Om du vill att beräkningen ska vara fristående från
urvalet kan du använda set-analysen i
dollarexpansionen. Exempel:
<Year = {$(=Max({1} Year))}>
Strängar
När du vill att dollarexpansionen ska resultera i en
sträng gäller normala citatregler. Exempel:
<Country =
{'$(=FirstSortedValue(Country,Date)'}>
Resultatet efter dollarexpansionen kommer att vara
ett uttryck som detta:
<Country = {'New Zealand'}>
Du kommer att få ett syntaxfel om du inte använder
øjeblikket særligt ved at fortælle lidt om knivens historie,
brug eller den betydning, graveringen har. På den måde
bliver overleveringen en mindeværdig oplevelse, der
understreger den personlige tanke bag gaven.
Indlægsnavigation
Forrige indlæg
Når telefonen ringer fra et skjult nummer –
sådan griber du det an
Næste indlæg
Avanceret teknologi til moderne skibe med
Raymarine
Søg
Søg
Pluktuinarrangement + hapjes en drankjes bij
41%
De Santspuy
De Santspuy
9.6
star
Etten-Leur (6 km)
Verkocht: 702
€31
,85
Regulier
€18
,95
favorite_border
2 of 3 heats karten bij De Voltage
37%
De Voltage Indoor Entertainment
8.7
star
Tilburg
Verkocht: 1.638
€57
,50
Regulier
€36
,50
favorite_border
·····
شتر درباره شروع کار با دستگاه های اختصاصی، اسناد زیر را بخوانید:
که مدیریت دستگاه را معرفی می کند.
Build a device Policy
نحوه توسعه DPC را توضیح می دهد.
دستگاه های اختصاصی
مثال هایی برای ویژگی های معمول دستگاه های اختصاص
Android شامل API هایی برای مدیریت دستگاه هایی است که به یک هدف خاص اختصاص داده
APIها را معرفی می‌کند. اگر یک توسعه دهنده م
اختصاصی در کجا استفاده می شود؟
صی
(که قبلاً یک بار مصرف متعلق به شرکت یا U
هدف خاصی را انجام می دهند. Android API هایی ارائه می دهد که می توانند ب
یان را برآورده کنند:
·····
THE PROBLEM –
Render the part of the entries that opens with the line containing "Om du vill att" and closes with the line containing "Du kommer att" as a Markdown table with the columns Row and Line. Number each line in Row, and omit any blank lines.

YOUR RESPONSE –
| Row | Line |
|---|---|
| 1 | Om du vill att beräkningen ska vara fristående från |
| 2 | urvalet kan du använda set-analysen i |
| 3 | dollarexpansionen. Exempel: |
| 4 | <Year = {$(=Max({1} Year))}> |
| 5 | Strängar |
| 6 | När du vill att dollarexpansionen ska resultera i en |
| 7 | sträng gäller normala citatregler. Exempel: |
| 8 | <Country = |
| 9 | {'$(=FirstSortedValue(Country,Date)'}> |
| 10 | Resultatet efter dollarexpansionen kommer att vara |
| 11 | ett uttryck som detta: |
| 12 | <Country = {'New Zealand'}> |
| 13 | Du kommer att få ett syntaxfel om du inte använder |